» **Teks yang Diberikan**

━━━━━━

JAKARTA — Pemerintah Indonesia di bawah kepemimpinan Presiden Prabowo Subianto menyatakan kesiapan menghadapi ketidakpastian ekonomi global akibat kebijakan tarif tinggi Presiden Amerika Serikat Donald Trump.
Pasalnya, akibat kebijakan tarif tinggi Trump tersebut menyebabkan tekanan pada perekonomian global hingga termasuk nilai tukar Rupiah dan pelemahan Indeks Harga Saham Gabungan (IHSG).
Meski Amerika Serikat merupakan mitra dagang besar, Indonesia nyatanya tetap memiliki banyak alternatif lain untuk mendiversifikasi tujuan ekspor.
Menteri Keuangan Sri Mulyani menegaskan bahwa perekonomian nasional tidak terlalu bergantung pada Amerika Serikat.
“Dilihat dari sisi neraca perdagangan, AS adalah yang terbesar kedua. Tapi dibandingkan dengan mitra paling besar, yaitu China, AS tidak jauh berbeda dengan destinasi ekspor lainnya,” ujar Sri Mulyani.
Menkeu menekankan bahwa potensi diversifikasi masih sangat terbuka lebar.
“Dependensi kita terhadap AS tidak terlalu besar dibandingkan [sejumlah] negara-negara lain,” sambung Sri Mulyani.
Menurut Menteri Keuangan, tekanan dari kebijakan tarif AS justru mendorong munculnya inisiatif global menuju sistem “perdagangan tanpa Amerika”.
Menko Perekonomian Airlangga Hartarto mengungkapkan bahwa pemerintah Indonesia tengah memperkuat diplomasi ekonomi melalui revitalisasi perjanjian TIFA (Trade & Investment Framework Agreement) yang ditandatangani sejak 1996.

━━━━━━

» **Cuplikan Data**
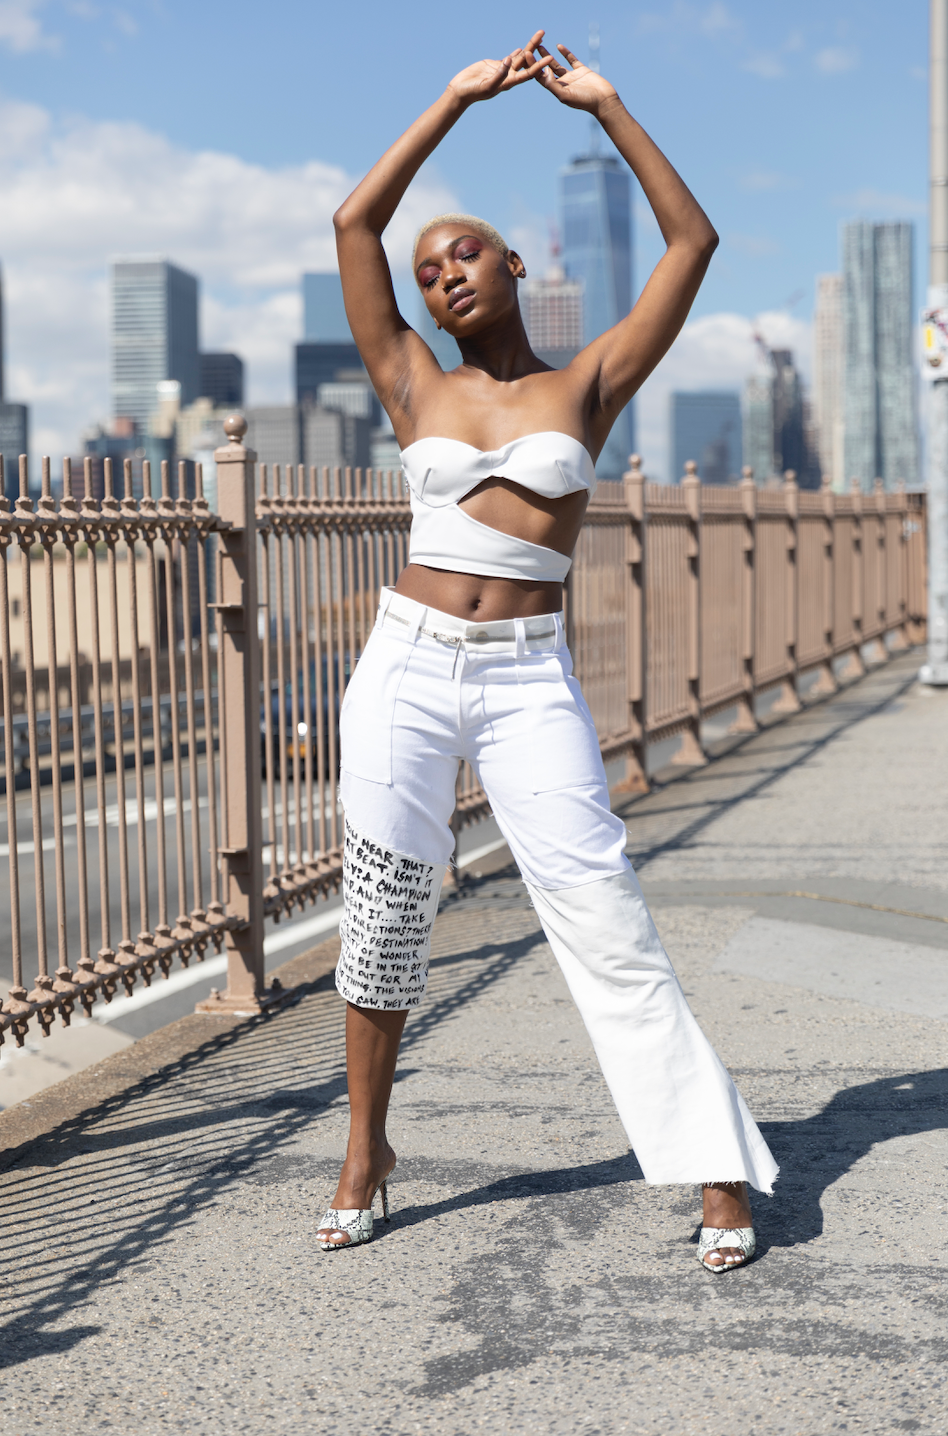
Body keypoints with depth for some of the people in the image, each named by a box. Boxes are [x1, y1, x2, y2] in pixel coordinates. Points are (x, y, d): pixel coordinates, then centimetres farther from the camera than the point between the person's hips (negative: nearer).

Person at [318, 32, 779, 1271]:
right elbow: (355, 225, 6)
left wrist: (605, 108, 3)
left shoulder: (588, 385, 7)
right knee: (383, 922, 6)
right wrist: (457, 101, 7)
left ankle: (721, 1169, -1)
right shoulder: (416, 389, 9)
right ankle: (366, 1153, 23)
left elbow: (694, 241, 4)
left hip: (530, 682, -2)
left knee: (605, 917, -7)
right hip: (408, 669, 2)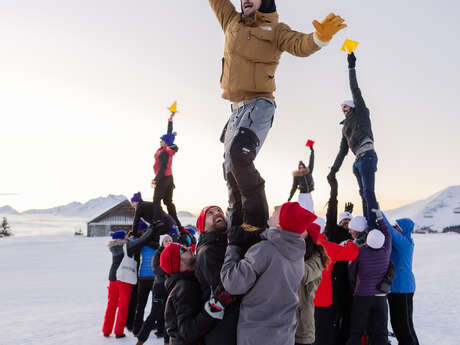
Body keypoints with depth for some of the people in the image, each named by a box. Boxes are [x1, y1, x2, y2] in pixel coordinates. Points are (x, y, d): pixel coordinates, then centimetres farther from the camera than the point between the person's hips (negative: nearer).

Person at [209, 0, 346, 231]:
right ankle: (235, 227, 18)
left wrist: (320, 37, -36)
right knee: (231, 171, 8)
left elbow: (300, 45, -15)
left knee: (239, 154, -30)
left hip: (259, 105, -7)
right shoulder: (232, 22, 17)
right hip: (237, 108, 7)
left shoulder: (275, 29, 1)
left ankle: (256, 222, -24)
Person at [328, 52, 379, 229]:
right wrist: (334, 168, 25)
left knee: (368, 192, -17)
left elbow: (355, 90, 2)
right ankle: (367, 226, 4)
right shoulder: (346, 127, 28)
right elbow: (343, 150, 28)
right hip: (358, 160, 8)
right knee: (364, 193, 4)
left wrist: (351, 67, 0)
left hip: (367, 156, -8)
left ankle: (374, 225, -23)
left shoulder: (361, 113, 10)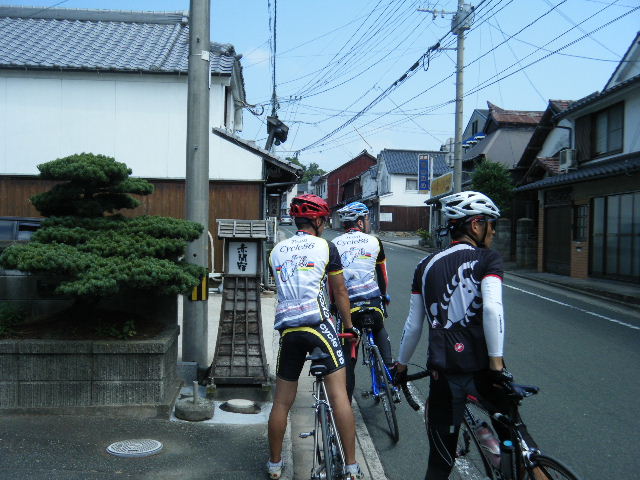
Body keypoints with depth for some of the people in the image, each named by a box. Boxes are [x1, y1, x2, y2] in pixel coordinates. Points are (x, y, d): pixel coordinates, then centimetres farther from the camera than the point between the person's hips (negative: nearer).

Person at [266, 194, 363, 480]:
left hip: (287, 328, 5)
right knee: (339, 394, -1)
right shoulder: (325, 247, 3)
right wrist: (349, 326, 18)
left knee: (282, 401, 13)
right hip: (318, 324, -4)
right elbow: (340, 291, 7)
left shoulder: (276, 251, 15)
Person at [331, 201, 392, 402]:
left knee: (348, 357, 13)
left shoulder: (334, 245, 8)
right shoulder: (374, 242, 7)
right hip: (373, 302, 0)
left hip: (348, 306, 0)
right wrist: (384, 296, 36)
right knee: (380, 332, 32)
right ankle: (389, 370, 14)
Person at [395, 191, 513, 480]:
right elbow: (492, 308, -17)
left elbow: (414, 324, 13)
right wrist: (496, 361, -15)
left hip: (443, 373, 3)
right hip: (482, 369, -3)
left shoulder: (427, 266, 11)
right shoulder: (488, 259, -1)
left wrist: (401, 364, 24)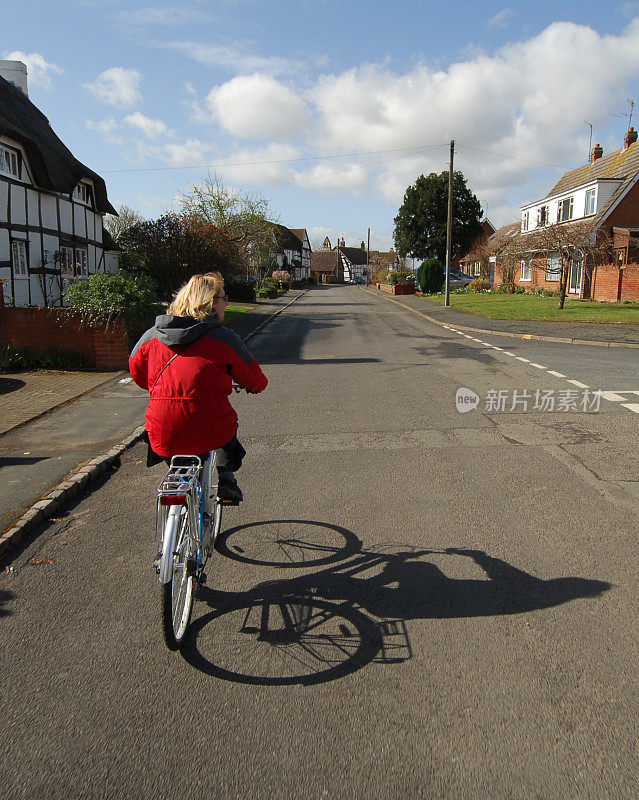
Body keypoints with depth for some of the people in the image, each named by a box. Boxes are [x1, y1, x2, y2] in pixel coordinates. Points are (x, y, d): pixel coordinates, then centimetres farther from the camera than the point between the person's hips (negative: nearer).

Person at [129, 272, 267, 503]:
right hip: (209, 431, -3)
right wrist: (259, 385, 31)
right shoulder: (224, 338, -4)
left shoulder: (152, 335, 6)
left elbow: (137, 372, 22)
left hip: (162, 436, 3)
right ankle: (225, 479, 20)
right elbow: (254, 379, 7)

━━━━━━

» **Tugas Latihan**
a - Salin bagian dari teks tentang tarif AS di atas, mulai dari "Pasalnya, akibat kebijakan" sampai dengan "pada Amerika Serikat.".
b - Terjemahkan kalimat berikut dari teks tentang tarif AS ke dalam bahasa Inggris: "Menteri Keuangan Sri Mulyani menegaskan bahwa perekonomian nasional tidak terlalu bergantung pada Amerika Serikat."

» **Jawaban Berurutan**
a -
Pasalnya, akibat kebijakan tarif tinggi Trump tersebut menyebabkan tekanan pada perekonomian global hingga termasuk nilai tukar Rupiah dan pelemahan Indeks Harga Saham Gabungan (IHSG).
Meski Amerika Serikat merupakan mitra dagang besar, Indonesia nyatanya tetap memiliki banyak alternatif lain untuk mendiversifikasi tujuan ekspor.
Menteri Keuangan Sri Mulyani menegaskan bahwa perekonomian nasional tidak terlalu bergantung pada Amerika Serikat.

b - Finance Minister Sri Mulyani stressed that the national economy is not overly dependent on the United States.